Unnamed: 0,review,sentiment
0,"Just watched this movie over the weekend, and ...",1
1,"A real insult to the original ""Spoorloos"", whi...",0
2,How good is Gwyneth Paltrow! This is the right...,0


## Introducing the bag-of-words model  
Bag-of-words model allows us to represent text as numerical feature vectors. The idea behind bag-of-words is quite simple and can be summerized as follow:

1. We create a **vocabulary** of unique **tokens** - for example, words from the entire set of documents.
2. We construct a feature vector from each document that contains the counts of how often each word occurs in the particular document.  

Since the unique words in each document represent only a small subset of all the
words in the bag-of-words vocabulary, the feature vectors will consist of mostly
zeros, which is why we call them **sparse**.

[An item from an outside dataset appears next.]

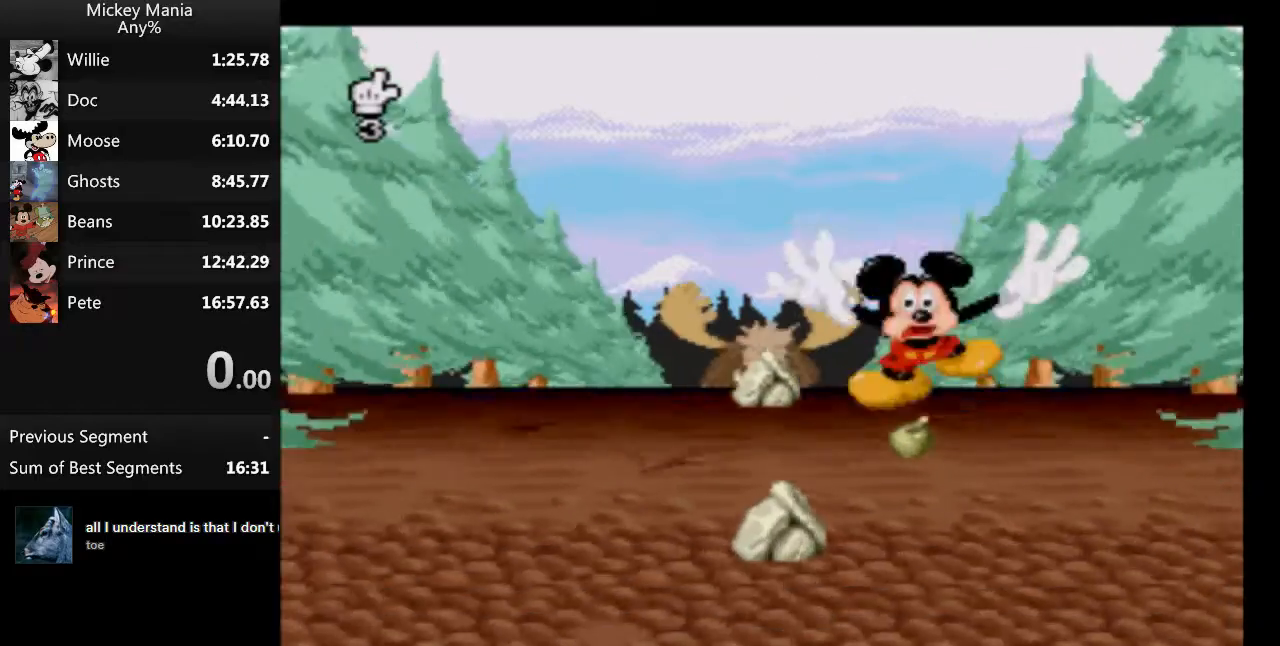
{"buttons": [], "events": []}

### Transforming words into feature vectors  
To construct bag fo words model based on word counts in the respective documents, we can use the CountVectorizer class implemented in scikit-learn, the CountVectorizer class takes an array of text data and creates an array of text data, which can be documents or just sentences, and creates a bag-of-words model for us:

In [4]:
import numpy as np
from sklearn.feature_extraction.text import CountVectorizer
count = CountVectorizer()
docs = np.array([
        'The sun is shinning',
        'The weather is sweet',
        'The sun is shinning and the weather is sweet'
    ])
bag = count.fit_transform(docs)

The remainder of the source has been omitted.